There’s no “batch” add operation: Interestingly Apache Kafka, which Kinesis is based on, supports batch operations but unfortunately Kinesis doesn’t. You have to make an HTTP request for every message you’re adding to the stream. What this means is that even if you’re queuing the messages in the background, you’ll still need to loop through them all firing off HTTP requests
Your consumer needs to be fast: In your consumer, you’ll basically end up with code that looks like – https://gist.github.com/adatta02/842531b3fe93097ee030 Because Kinesis shard iterators are only valid for 5 minutes, you’ll need to be cognizant of how long the inner for loop takes to run. Each “getRecords” call can return a max of 10,000 records so you’ll need to be able to process 10k records in less than 5 minutes. Our solution for this was to offload all the actual processing to Gearman jobs.

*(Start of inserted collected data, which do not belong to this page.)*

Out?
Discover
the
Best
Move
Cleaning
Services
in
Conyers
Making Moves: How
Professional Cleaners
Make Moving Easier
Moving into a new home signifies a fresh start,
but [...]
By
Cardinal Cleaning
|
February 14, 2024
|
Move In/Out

Anyway, we’re still fairly new to using Kinesis so I’m sure we’ll learn more about using it as the system is in production. A few things have already been positive including that it makes testing new code locally easy since you can just “tap” into the stream, scaling up looks like it means just adding additional shards, and since its managed we’ve got one less thing to worry about.
As always, questions and comments welcome!